Santé et traditions culinaires
Pour les recettes incontournables, quelques précautions seront à prendre. Nos nutritionnistes s’inquiètent pour la technique d’abattage : après avoir égorgé l’animal, il faut faire saigner la viande pendant 24h, quelques heures à l’air libre puis la mettre au réfrigérateur. On ne la consomme pas le jour même. C’était une ancienne habitude : « on envoyait en pèlerinage le mouton », et elle est bien fondée. La viande sera ainsi plus digeste. Le jour J on va utiliser le reste, c’est à dire les abats, le foie, les tripes.
Pour les grillades
De préférence, on va utiliser le foie, partie noble de l’animal, le premier jour. La viande sera consommée à partir du deuxième jour. Pour les grillades, il ne faut jamais mettre en contact la viande avec le charbon. Il faut toujours la surélevée. Bien entendu il faut éviter de manger la graisse qu’il y a autour de chaque morceau de viande grillé.

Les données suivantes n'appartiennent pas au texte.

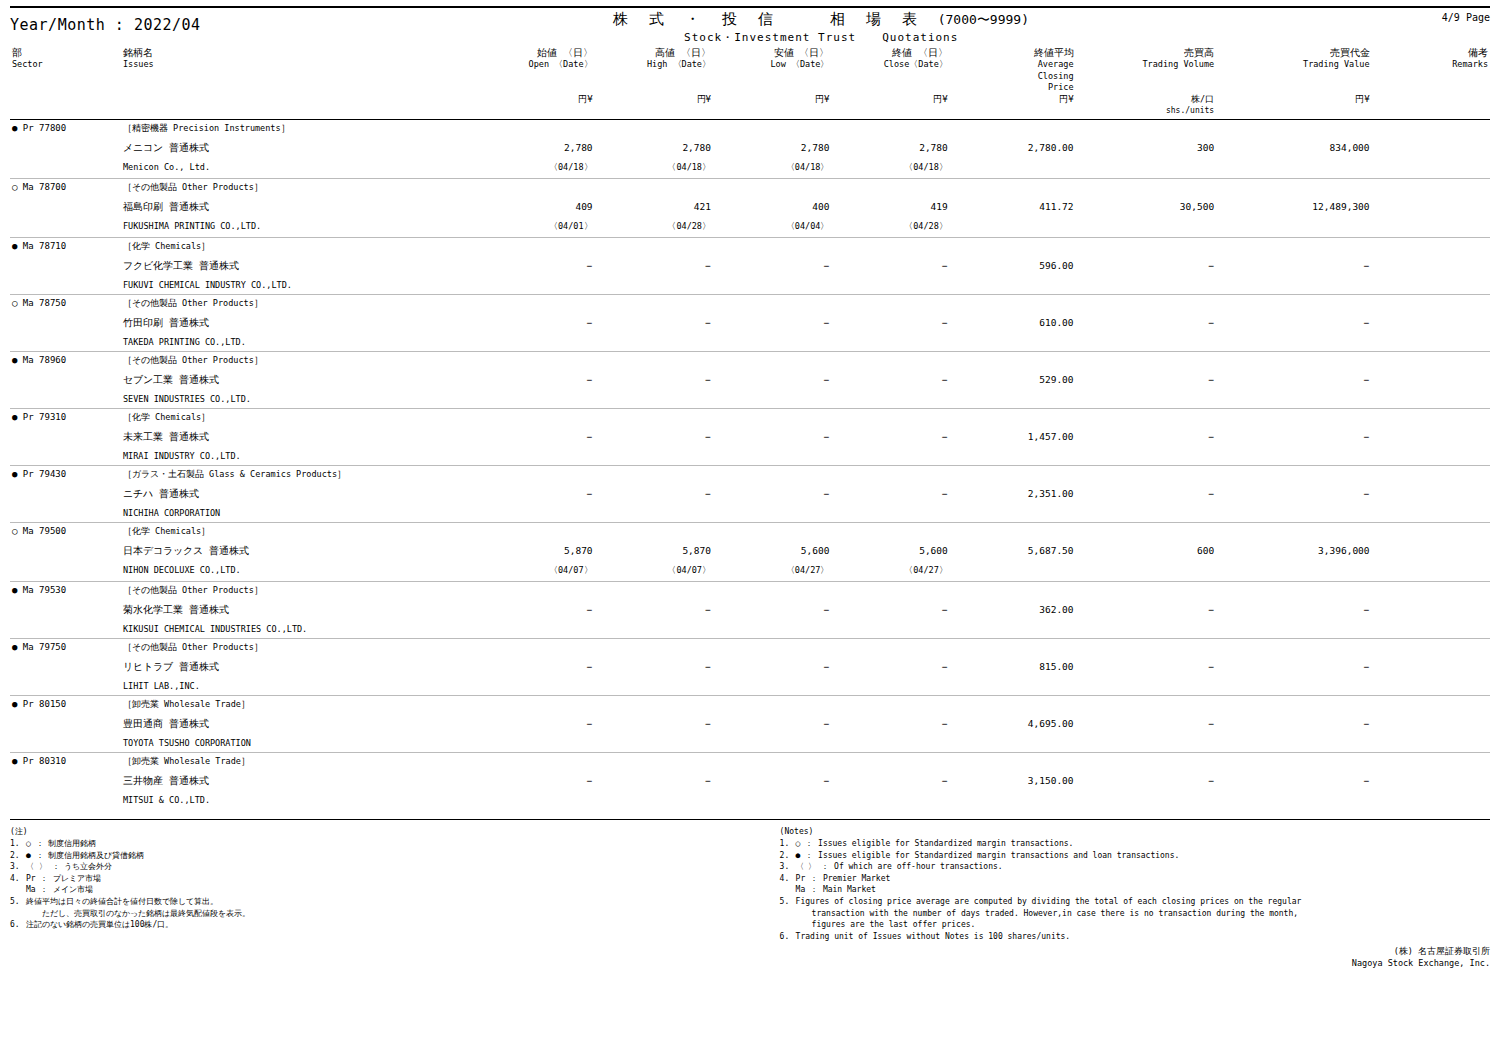Year/Month : 2022/04
株 式 ・ 投 信 　 相 場 表 (7000〜9999)
Stock・Investment Trust Quotations
4/9 Page
| 部 Sector | 銘柄名 Issues | 始値 〈日〉 Open 〈Date〉 | 高値 〈日〉 High 〈Date〉 | 安値 〈日〉 Low 〈Date〉 | 終値 〈日〉 Close〈Date〉 | 終値平均 Average Closing Price | 売買高 Trading Volume | 売買代金 Trading Value | 備考 Remarks |
| | | 円¥ | 円¥ | 円¥ | 円¥ | 円¥ | 株/口 shs./units | 円¥ | |
| ● Pr 77800 | ［精密機器 Precision Instruments］ | | | | | | | | |
| | メニコン 普通株式 | 2,780 | 2,780 | 2,780 | 2,780 | 2,780.00 | 300 | 834,000 | |
| | Menicon Co., Ltd. | 〈04/18〉 | 〈04/18〉 | 〈04/18〉 | 〈04/18〉 | | | | |
| ○ Ma 78700 | ［その他製品 Other Products］ | | | | | | | | |
| | 福島印刷 普通株式 | 409 | 421 | 400 | 419 | 411.72 | 30,500 | 12,489,300 | |
| | FUKUSHIMA PRINTING CO.,LTD. | 〈04/01〉 | 〈04/28〉 | 〈04/04〉 | 〈04/28〉 | | | | |
| ● Ma 78710 | ［化学 Chemicals］ | | | | | | | | |
| | フクビ化学工業 普通株式 | − | − | − | − | 596.00 | − | − | |
| | FUKUVI CHEMICAL INDUSTRY CO.,LTD. | | | | | | | | |
| ○ Ma 78750 | ［その他製品 Other Products］ | | | | | | | | |
| | 竹田印刷 普通株式 | − | − | − | − | 610.00 | − | − | |
| | TAKEDA PRINTING CO.,LTD. | | | | | | | | |
| ● Ma 78960 | ［その他製品 Other Products］ | | | | | | | | |
| | セブン工業 普通株式 | − | − | − | − | 529.00 | − | − | |
| | SEVEN INDUSTRIES CO.,LTD. | | | | | | | | |
| ● Pr 79310 | ［化学 Chemicals］ | | | | | | | | |
| | 未来工業 普通株式 | − | − | − | − | 1,457.00 | − | − | |
| | MIRAI INDUSTRY CO.,LTD. | | | | | | | | |
| ● Pr 79430 | ［ガラス・土石製品 Glass & Ceramics Products］ | | | | | | | | |
| | ニチハ 普通株式 | − | − | − | − | 2,351.00 | − | − | |
| | NICHIHA CORPORATION | | | | | | | | |
| ○ Ma 79500 | ［化学 Chemicals］ | | | | | | | | |
| | 日本デコラックス 普通株式 | 5,870 | 5,870 | 5,600 | 5,600 | 5,687.50 | 600 | 3,396,000 | |
| | NIHON DECOLUXE CO.,LTD. | 〈04/07〉 | 〈04/07〉 | 〈04/27〉 | 〈04/27〉 | | | | |
| ● Ma 79530 | ［その他製品 Other Products］ | | | | | | | | |
| | 菊水化学工業 普通株式 | − | − | − | − | 362.00 | − | − | |
| | KIKUSUI CHEMICAL INDUSTRIES CO.,LTD. | | | | | | | | |
| ● Ma 79750 | ［その他製品 Other Products］ | | | | | | | | |
| | リヒトラブ 普通株式 | − | − | − | − | 815.00 | − | − | |
| | LIHIT LAB.,INC. | | | | | | | | |
| ● Pr 80150 | ［卸売業 Wholesale Trade］ | | | | | | | | |
| | 豊田通商 普通株式 | − | − | − | − | 4,695.00 | − | − | |
| | TOYOTA TSUSHO CORPORATION | | | | | | | | |
| ● Pr 80310 | ［卸売業 Wholesale Trade］ | | | | | | | | |
| | 三井物産 普通株式 | − | − | − | − | 3,150.00 | − | − | |
| | MITSUI & CO.,LTD. | | | | | | | | |
(注)
1.○ ： 制度信用銘柄
2.● ： 制度信用銘柄及び貸借銘柄
3.〈 〉 ： うち立会外分
4. Pr ： プレミア市場
Ma ： メイン市場
5. 終値平均は日々の終値合計を値付日数で除して算出。
ただし、売買取引のなかった銘柄は最終気配値段を表示。
6. 注記のない銘柄の売買単位は100株/口。
(Notes)
1.○ ： Issues eligible for Standardized margin transactions.
2.● ： Issues eligible for Standardized margin transactions and loan transactions.
3.〈 〉 ： Of which are off-hour transactions.
4. Pr ： Premier Market
Ma ： Main Market
5. Figures of closing price average are computed by dividing the total of each closing prices on the regular
transaction with the number of days traded. However,in case there is no transaction during the month,
figures are the last offer prices.
6. Trading unit of Issues without Notes is 100 shares/units.
(株) 名古屋証券取引所
Nagoya Stock Exchange, Inc.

Pour le plat typique « klaya »
On peut garder la même recette traditionnelle, mais l’alléger .il ne faut pas utiliser de l’huile et surtout ne pas faire mijoter cette huile. la klaya est assez intéressante puisque elle est composée des morceaux nobles, riche en fer notamment. On peut ne pas mettre de morceaux de graisse ou alors ne pas les manger.
Panse et trippes farcies
Ce plat dit « Osben » serait une préparation très intéressante, selon nos spécialistes, car c’est une très bonne association. il y a des légumes, blettes, épinards, persil, oignons, ail, des céréales, des pois chiches, des abats et des tripes qui en fait, ne sont pas plus grasses que le reste de la viande. Si on peut éliminer la « lya », c’est tant mieux sinon, la laisser pour parfumer mais ne pas la manger.
La viande séchée
Dans nos habitudes, la viande de l’Aid c’est un petit peu pour manger et beaucoup pour donner et conserver. La viande séchée et salée (Kaddid) est une viande qu’on fait sécher au soleil. Si elle est mal séchée, elle est humide et devient propice à une invasion microbienne, même si on a mis beaucoup de sel. La faire sécher sous des sachets en plastiques, pour soi-disant la protéger des mouches , ça fait un effet de serre et c’est aussi dangereux.
Les issues de l’animal
Il s’agit de la tête du mouton et des quatre pattes. Elles sont composées d’une viande gélatineuse, donc difficile à digérer pour certaines personnes, mais c’est une viande peu grasse. L’idéale serait d’enlever la peau et de faire cuire ces issues a la vapeur, et jeter l’eau. C’est d’un goût exquis surtout si on a pris le soin de bien assaisonner avec des fines herbes et de l’ail. Quant à la cervelle, il faut la faire cuire à la vapeur en même temps que la tête, mais pas en beignets, sauf s’ils sont cuits au four.